# ATIVIDADE
Dê continuidade ao trecho sobre os mujahidin e os bombardeios em Tora Bora, começando logo após a última frase apresentada.

# TRECHO
····················

Os mujahidin sorriem sob os chapéus pakool de lã. Recarregam os tanques, as metralhadoras antiaéreas e as Kalashnikovs e continuam a esperar novas ordens do comandante Ali Shah. Um deles diz: “Osama está lá, sim, porque Kandahar está sendo conquistada.” Osama bin Laden havia sido visto pelos mujahidin dois dias antes, a cavalo, comandando seus soldados. Ou foi remix à mujahidin de Just My Imagination[1] acionado por haxixe do bom?

Osama conhecia a área extremamente bem. Combateu naquele terreno algumas de suas primeiras batalhas nos anos 1980. Miniterremotos sacodem a noite gelada no platô Bamo Khel. Os enormes B52s continuam a bombardear Tora Bora com intervalos regulares, depois de sobrevoar lentamente em círculos, no céu negro imaculado.

····················

# DADOS FORNECIDOS
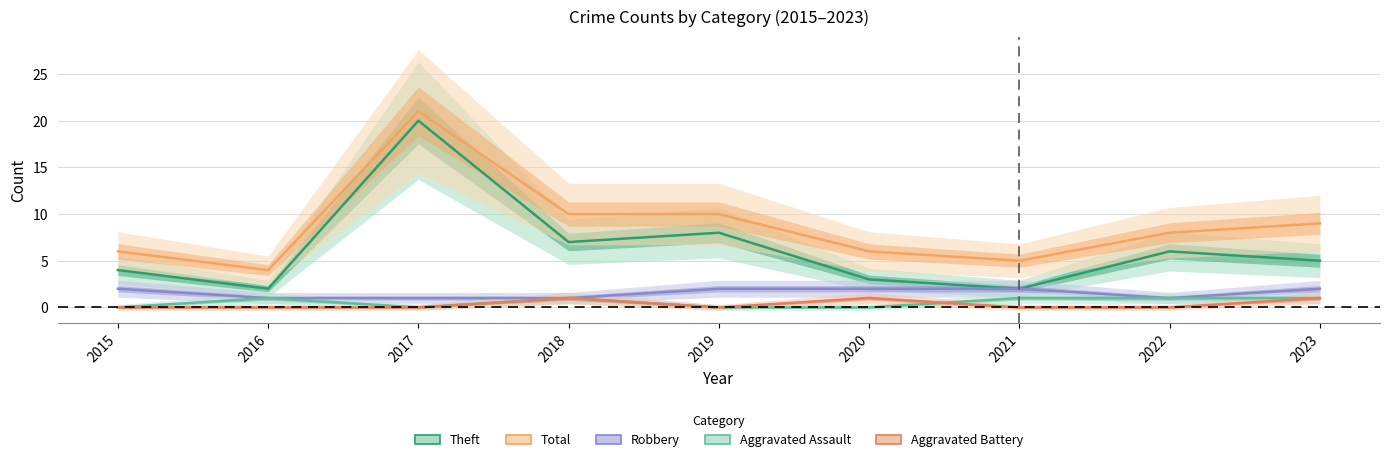

What are all the series names shown in the legend?

Theft, Total, Robbery, Aggravated Assault, Aggravated Battery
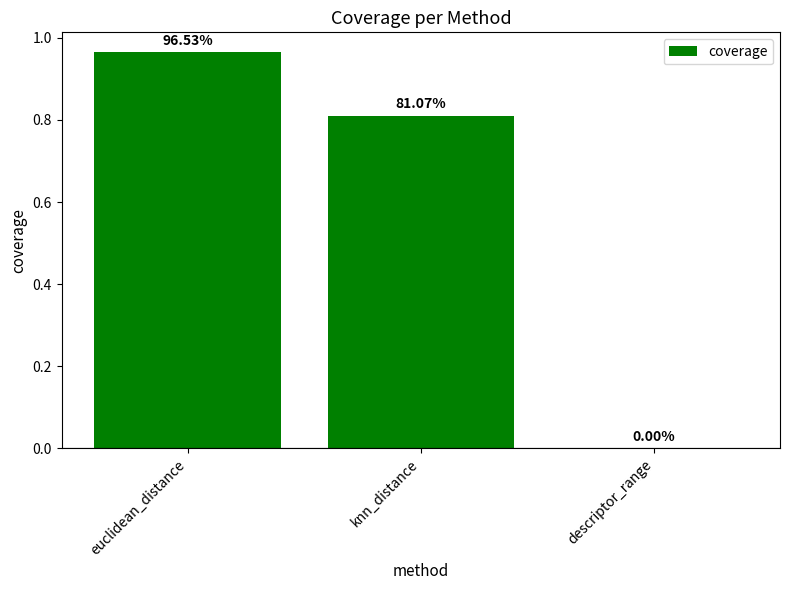

Are the bars horizontal?

No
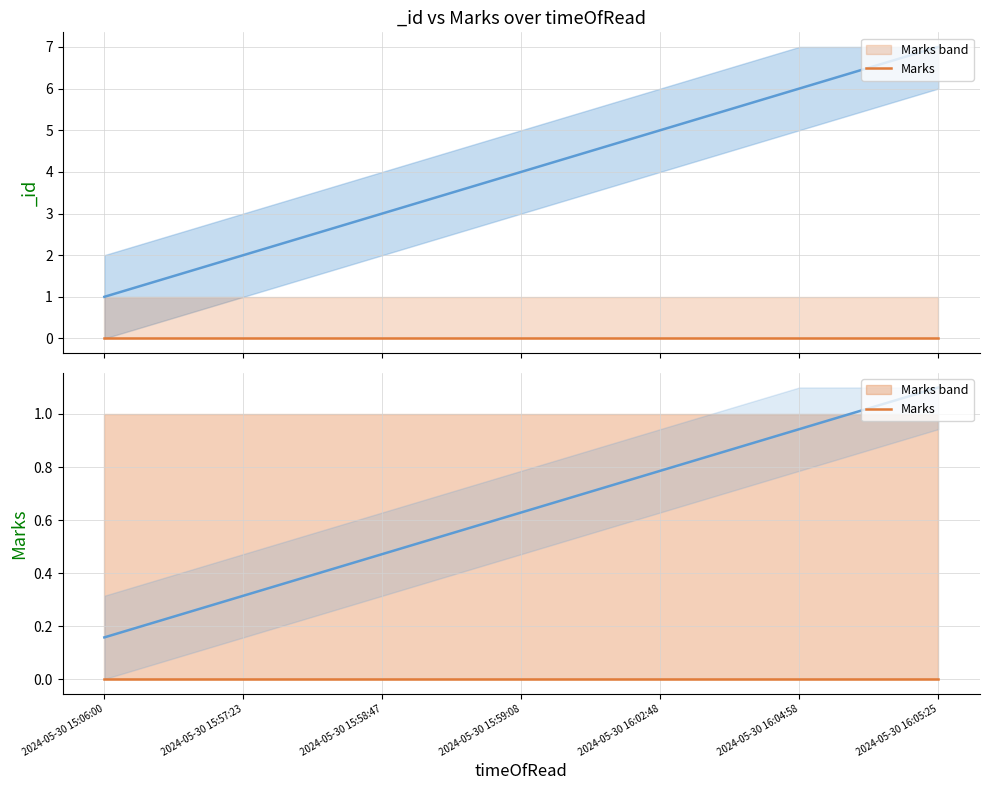

Where does the data first go above 4?

2024-05-30 16:02:48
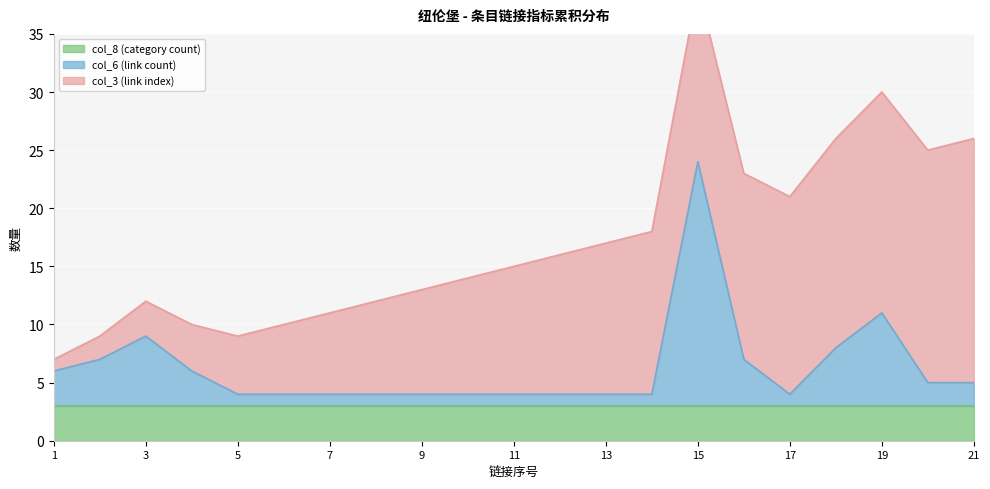

Is it true that col_6 (link count) equals 2 at 6?

False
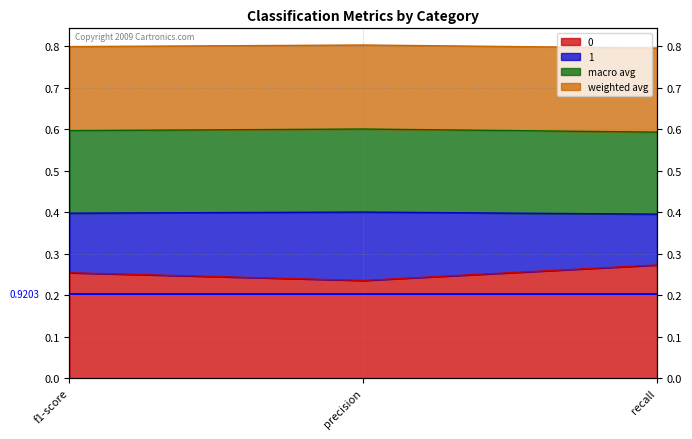

The value of 1 at precision is 0.3. True or false?

False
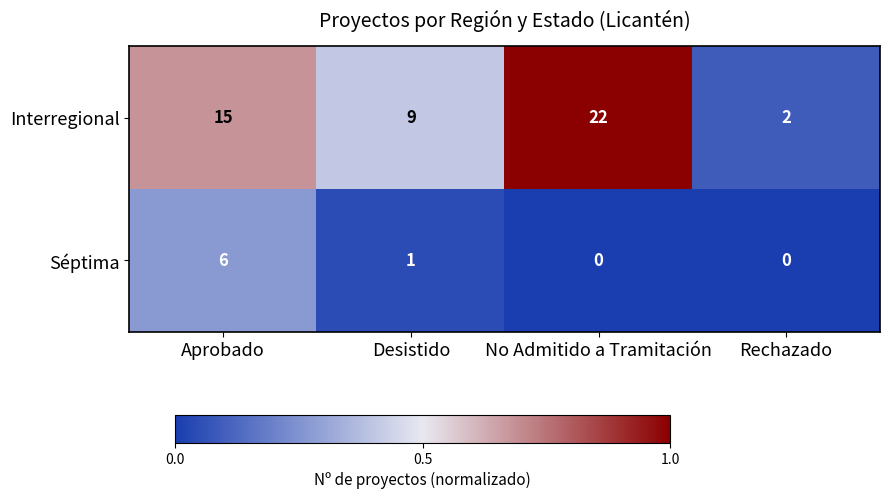

Reading right to left, extract all data points from this chart.

Interregional: 2	22	9	15
Séptima: 0	0	1	6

····················

# RESULTADO DO EXERCÍCIO
Numa ex-prisão Talibã – uma caixa de cimento ao lado de um depósito abarrotado de granadas, lança-foguetes, munição – 14 mujahidin do grupo do comandante Shah e dois jornalistas, Jason Burke do The Observer e eu, sentados sobre pilhas de cobertores de lã. “Omar, Omar”. Silêncio. “Omar, Omar”. O silêncio só é quebrado pelos estalidos do rádio e de madeira queimando – nossa única fonte de luz e calor.

Um dia na vida[2]

Dormimos numa sala literalmente tomada pela fumaça. Todos levantam às 4h para o desjejum do Ramadan – fatias azedas de pão sem fermento – e voltam à guerra em comboios de caminhonetes Toyota, uns brincando com granadas de mãos como se fossem malabares, alheios ao risco de nos mandar todos direto ao paraíso.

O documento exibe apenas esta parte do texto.